● **Aufgabenstellung**
Führen Sie aus den Einträgen jede Zeile vollständig an, in der das Wort „Amsterdam“ vorkommt.

= = = =

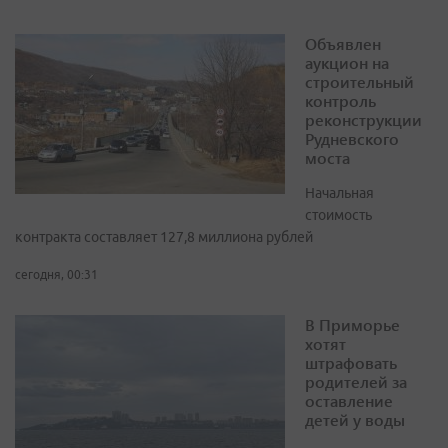
Объявлен
аукцион на
строительный
контроль
реконструкции
Рудневского
моста
Начальная
стоимость
контракта составляет 127,8 миллиона рублей
сегодня, 00:31
В Приморье
хотят
штрафовать
родителей за
оставление
детей у воды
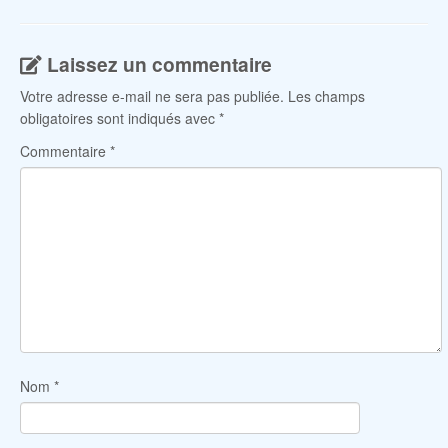
Laissez un commentaire
Votre adresse e-mail ne sera pas publiée.
Les champs
obligatoires sont indiqués avec
*
Commentaire
*
Nom
*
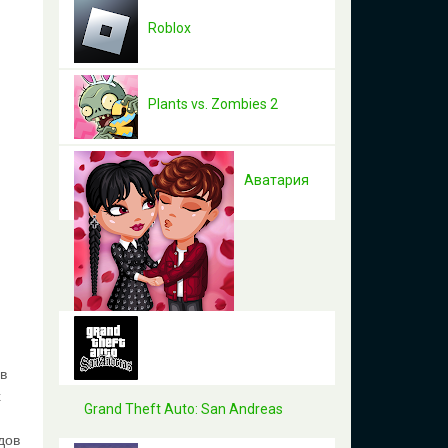
Roblox
Plants vs. Zombies 2
Аватария
и
в
х
Grand Theft Auto: San Andreas
дов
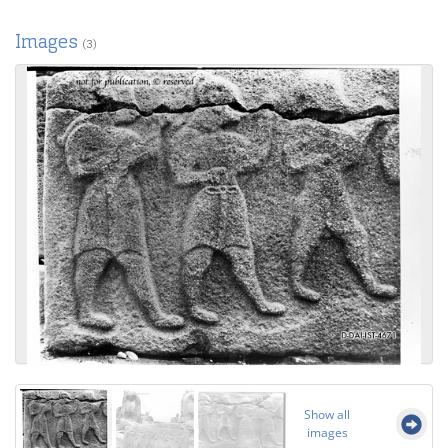
Images
(3)
Show all
images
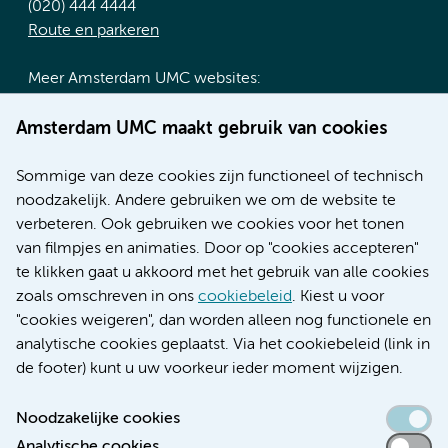
(020) 444 4444
Route en parkeren
Meer Amsterdam UMC websites:
Werken bij Amsterdam UMC
Amsterdam UMC maakt gebruik van cookies
Over Amsterdam UMC
Nieuws
Sommige van deze cookies zijn functioneel of technisch
Research
noodzakelijk. Andere gebruiken we om de website te
Educatie locatie AMC
verbeteren. Ook gebruiken we cookies voor het tonen
Educatie locatie VUmc
van filmpjes en animaties. Door op "cookies accepteren"
te klikken gaat u akkoord met het gebruik van alle cookies
zoals omschreven in ons
cookiebeleid
. Kiest u voor
"cookies weigeren", dan worden alleen nog functionele en
Verwijzen & diagnostiek
analytische cookies geplaatst. Via het cookiebeleid (link in
de footer) kunt u uw voorkeur ieder moment wijzigen.
Noodzakelijke cookies
Analytische cookies
Toegankelijkheidsverklaring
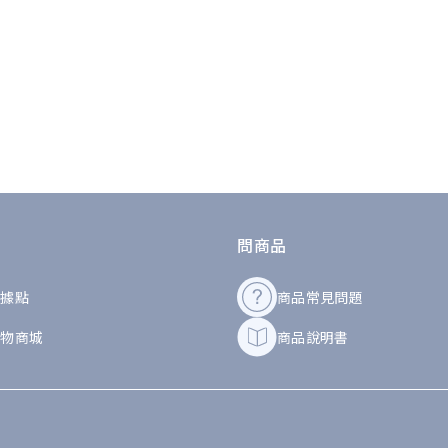
問商品
商據點
商品常見問題
購物商城
商品說明書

= = = =

● **Antwort**
Meer Amsterdam UMC websites:
Werken bij Amsterdam UMC
Amsterdam UMC maakt gebruik van cookies
Over Amsterdam UMC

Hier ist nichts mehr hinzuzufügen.